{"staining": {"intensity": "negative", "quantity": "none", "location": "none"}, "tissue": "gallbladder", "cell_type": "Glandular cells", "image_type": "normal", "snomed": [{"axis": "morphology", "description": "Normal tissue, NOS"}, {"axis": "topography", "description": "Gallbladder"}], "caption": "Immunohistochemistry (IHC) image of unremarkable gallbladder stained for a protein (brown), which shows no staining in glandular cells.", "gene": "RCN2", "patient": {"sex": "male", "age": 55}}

* * *

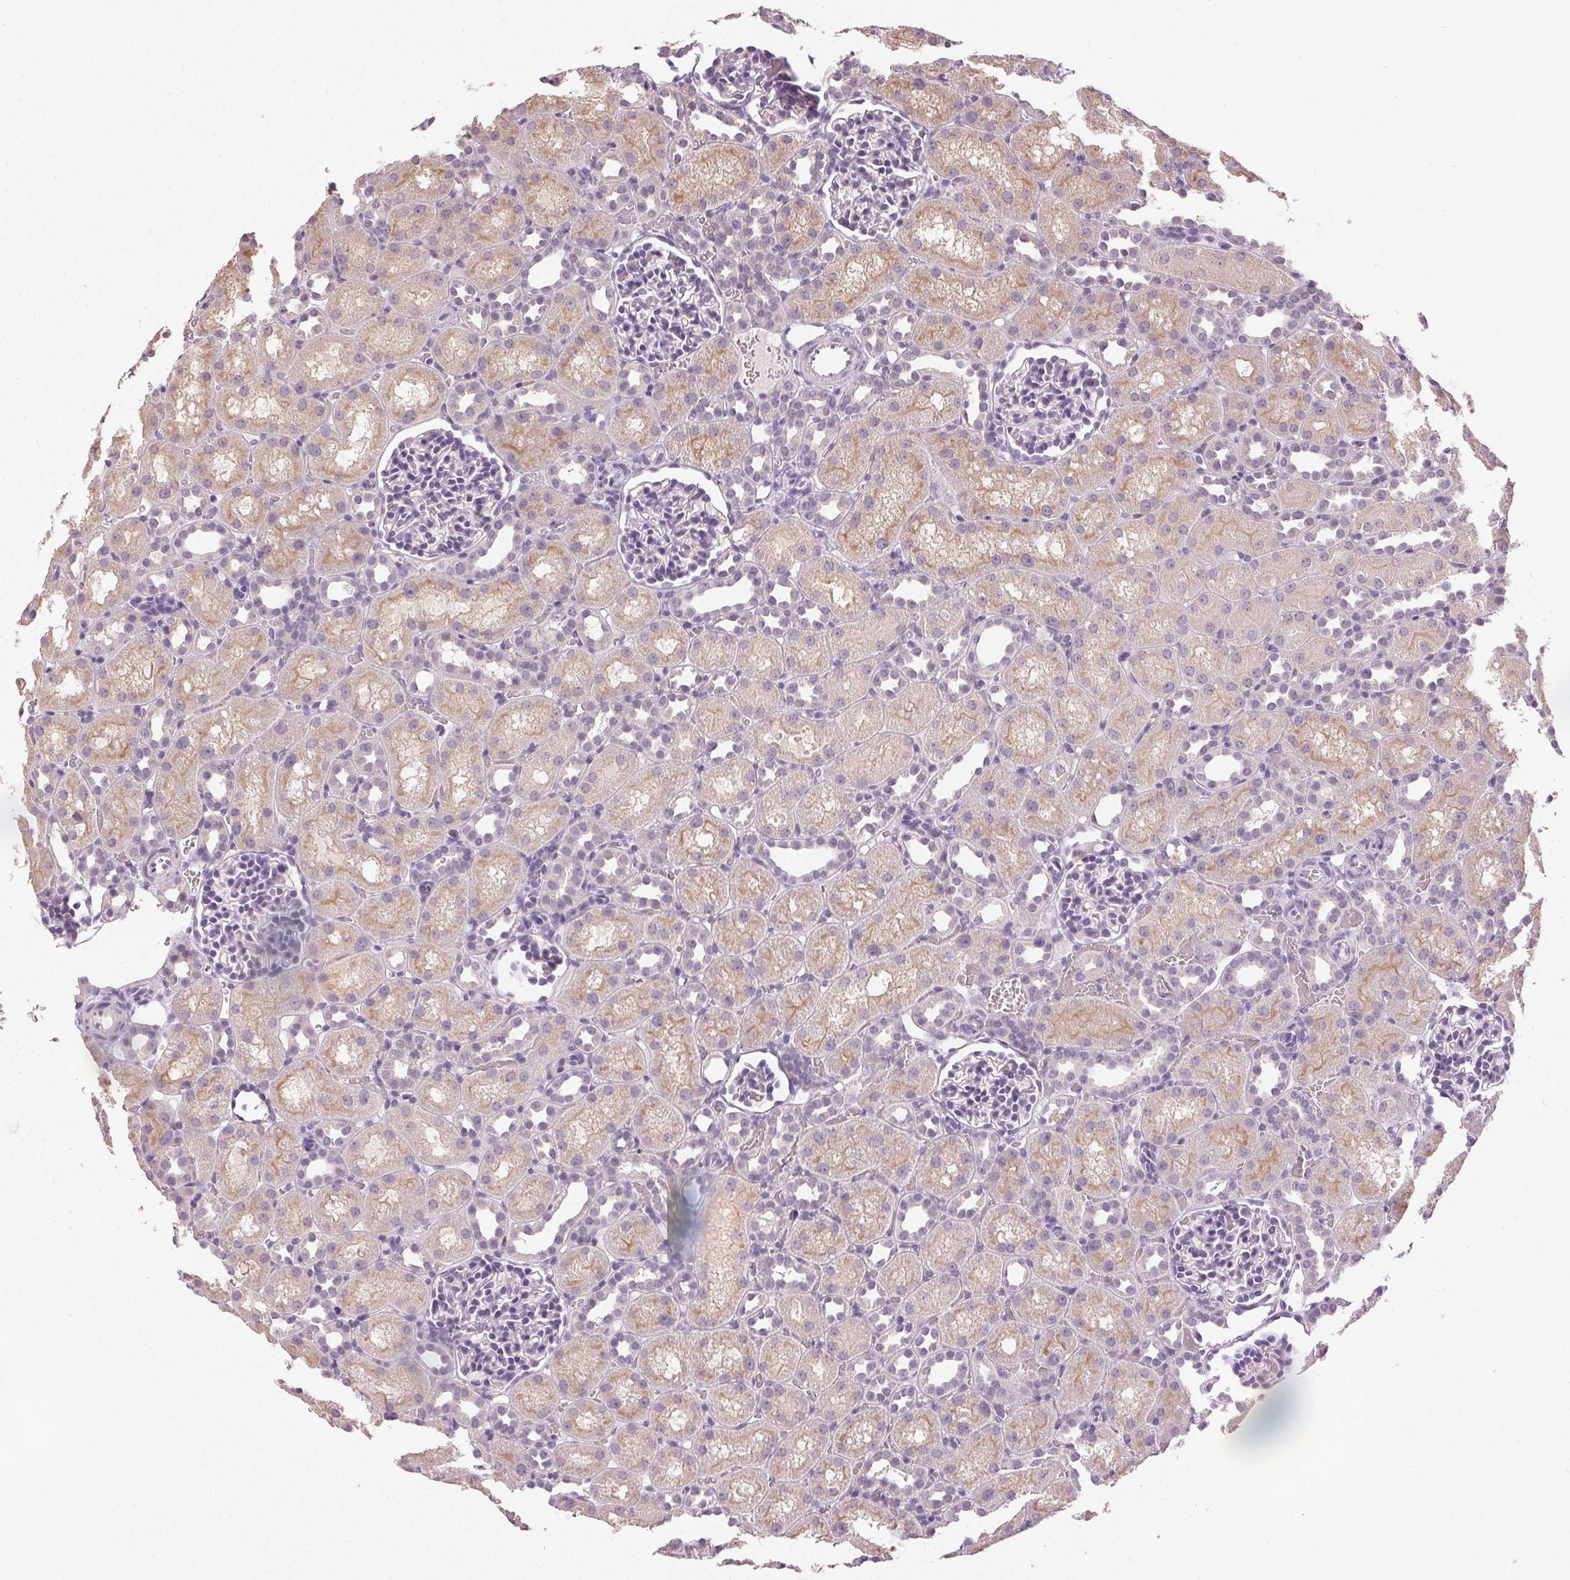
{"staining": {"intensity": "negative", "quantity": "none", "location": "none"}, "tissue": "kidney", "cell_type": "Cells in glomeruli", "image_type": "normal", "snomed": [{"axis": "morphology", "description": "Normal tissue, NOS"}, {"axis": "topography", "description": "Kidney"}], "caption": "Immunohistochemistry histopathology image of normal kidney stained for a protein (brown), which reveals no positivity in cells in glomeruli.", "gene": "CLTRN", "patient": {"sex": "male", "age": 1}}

--

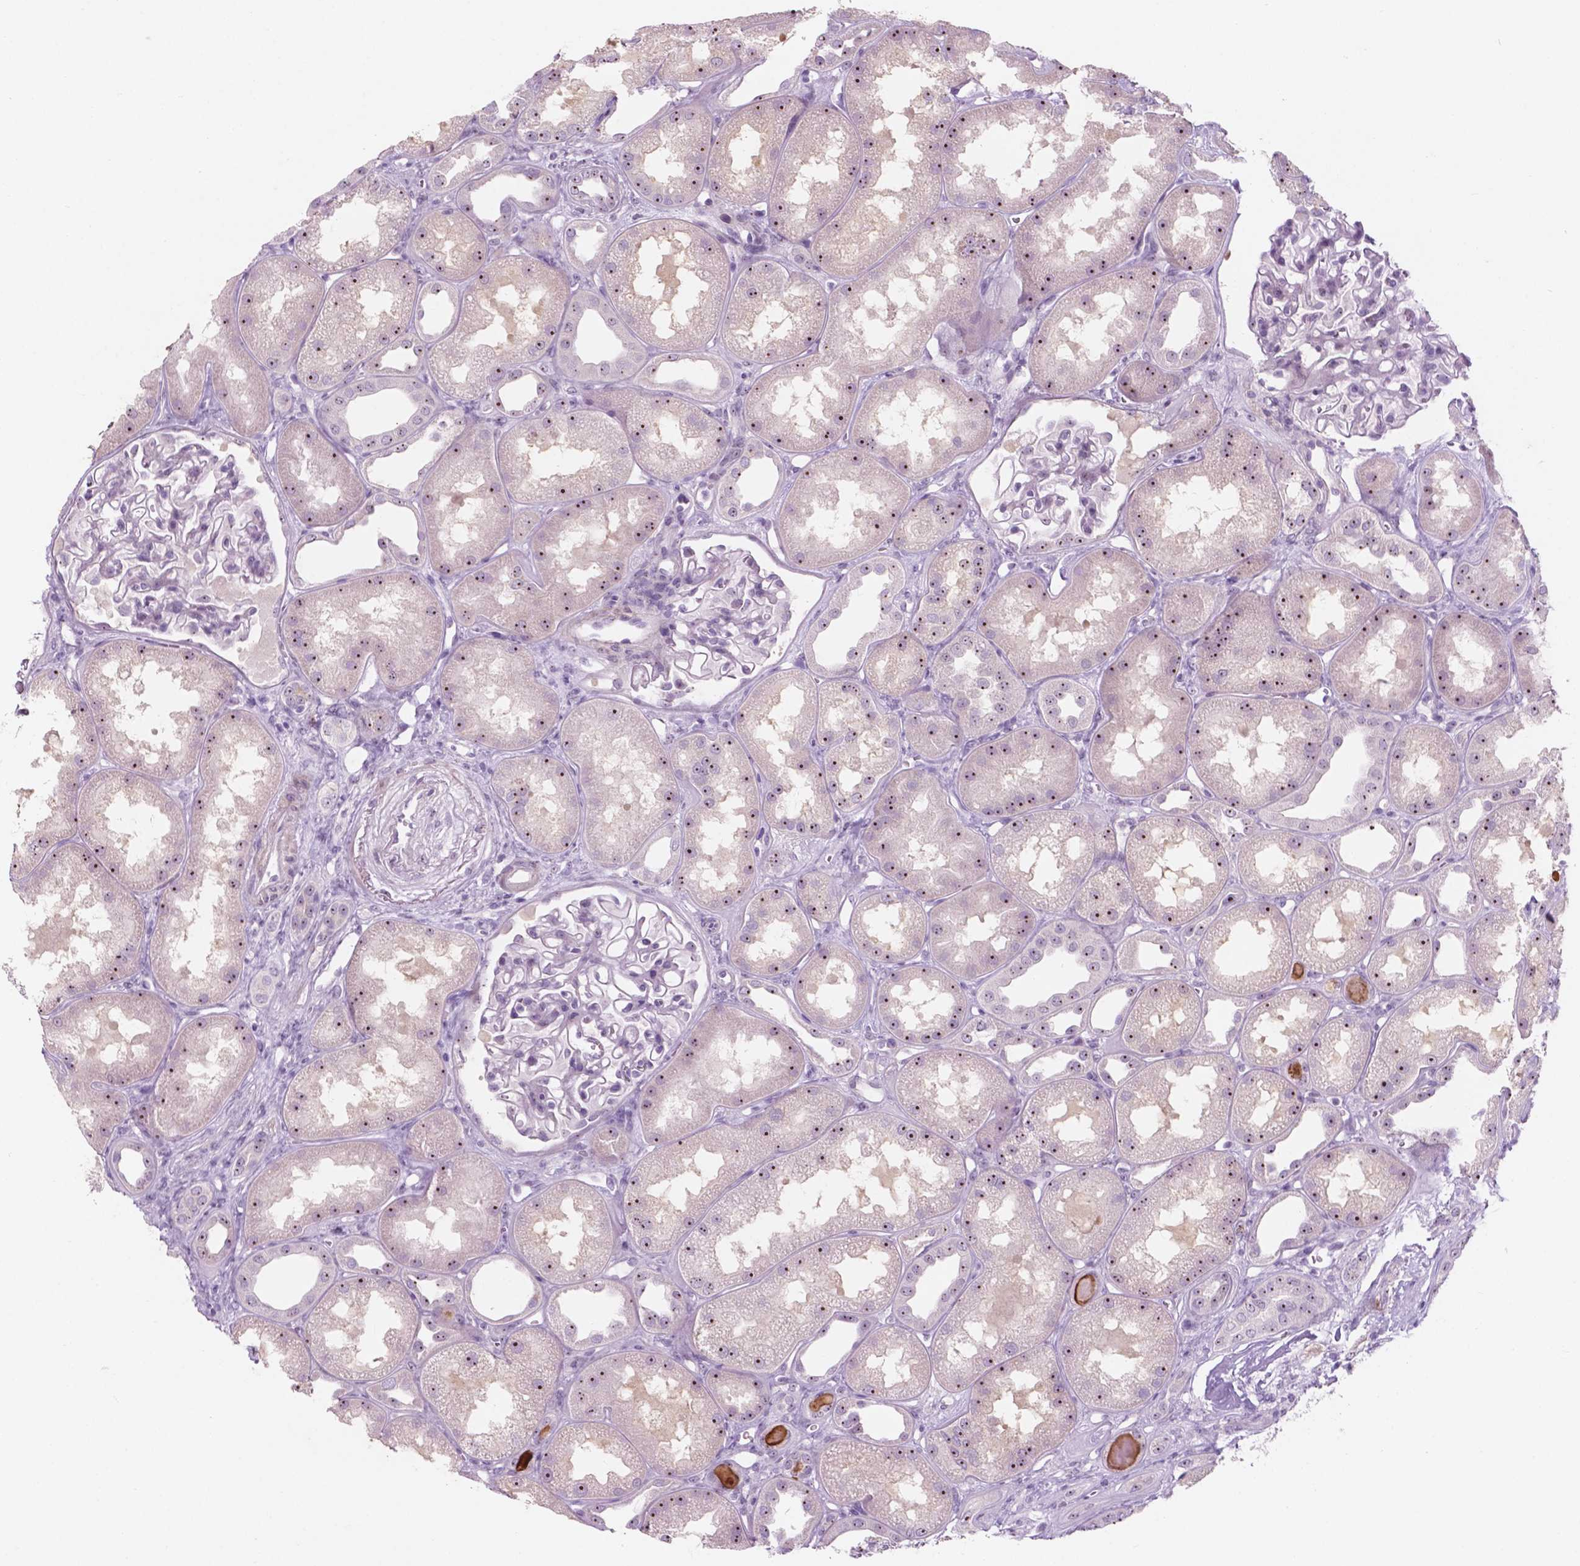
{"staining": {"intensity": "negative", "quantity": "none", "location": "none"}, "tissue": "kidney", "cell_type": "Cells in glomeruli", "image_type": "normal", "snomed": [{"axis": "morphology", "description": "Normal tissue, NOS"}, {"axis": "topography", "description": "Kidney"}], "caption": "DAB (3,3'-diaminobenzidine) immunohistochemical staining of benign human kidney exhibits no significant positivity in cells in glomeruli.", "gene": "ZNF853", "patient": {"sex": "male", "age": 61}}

### TASK TO CARRY OUT
Find every line of the data that includes the string "Immunohistochemistry". Copy each of those lines.

### TASK RESPONSE
{"staining": {"intensity": "negative", "quantity": "none", "location": "none"}, "tissue": "gallbladder", "cell_type": "Glandular cells", "image_type": "normal", "snomed": [{"axis": "morphology", "description": "Normal tissue, NOS"}, {"axis": "topography", "description": "Gallbladder"}], "caption": "Immunohistochemistry (IHC) image of unremarkable gallbladder stained for a protein (brown), which shows no staining in glandular cells.", "gene": "RCN2", "patient": {"sex": "male", "age": 55}}
{"staining": {"intensity": "negative", "quantity": "none", "location": "none"}, "tissue": "kidney", "cell_type": "Cells in glomeruli", "image_type": "normal", "snomed": [{"axis": "morphology", "description": "Normal tissue, NOS"}, {"axis": "topography", "description": "Kidney"}], "caption": "Immunohistochemistry histopathology image of normal kidney stained for a protein (brown), which reveals no positivity in cells in glomeruli.", "gene": "CLTRN", "patient": {"sex": "male", "age": 1}}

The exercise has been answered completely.